Published: 22:00, 13 December 2016
| Updated: 22:26, 13 December 2016
The biggest housing development ever proposed in Canterbury has tonight been given the green light despite impassioned pleas to reject it.
Following a surprisingly subdued debate in the packed city council chamber,, the controversial 4,000-home Mountfield Park 'garden city' in south Canterbury was given planning permission.
About 25 public speakers, including numerous residents' groups and parish councils, had urged councillors to turn it down, arguing it will lead to even more congested roads around the city, more air pollution and the loss of hundreds of acres of valuable farmland.
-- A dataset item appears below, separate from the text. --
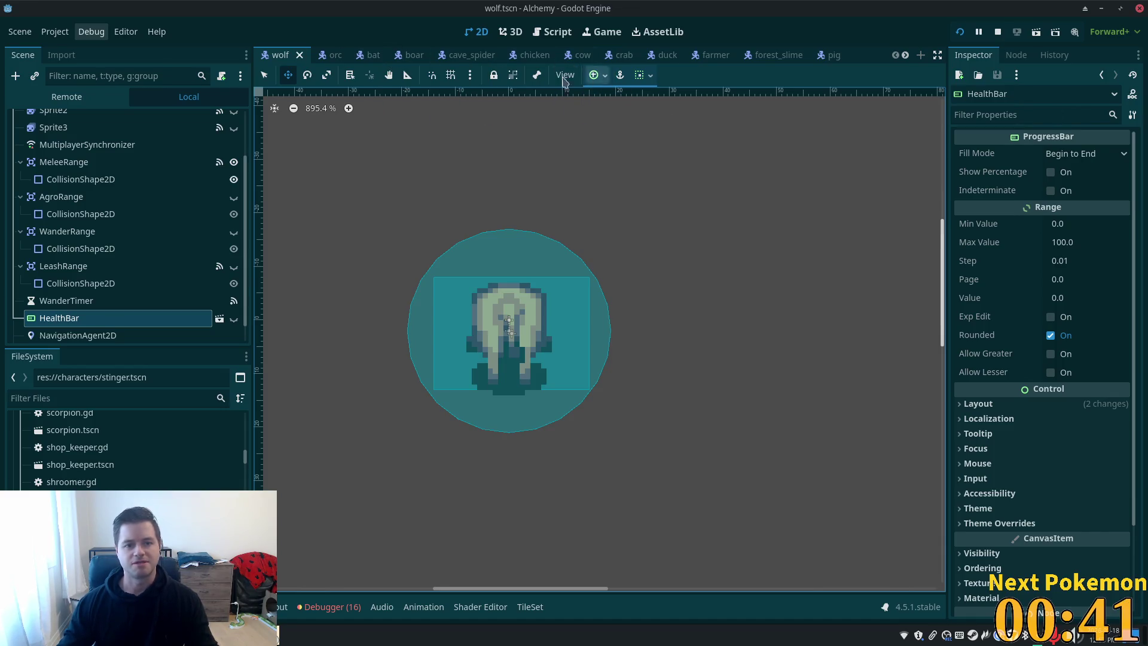
right_click(277, 57)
Some committee members called for the application to be deferred on the grounds that it lacked crucial detail, but the approval was granted with a clear majority by nine votes to three.
It means that developer Corinthian Land now has outline approval for 3,860 homes and detailed permission for 140.
The vast garden suburb had first been revealed by Corinthian in October last year, stretching from Canterbury’s southern edge as far as the village of Bridge.
Alongside thousands of contemporary homes, Mountfield Park will offer shops, office space, sports pitches, two primary schools and a potential new site for Kent and Canterbury Hospital.
A system of roads has been drawn up, served by a park and ride scheme and with direct access to the A2 via a new interchange.
Canterbury City Council has earmarked sites across the district to accommodate 15,600 new homes over the next 15 years, of which Mountfield Park will be by far the largest.
But already a planning inspector has told the authority it is not enough and to find more.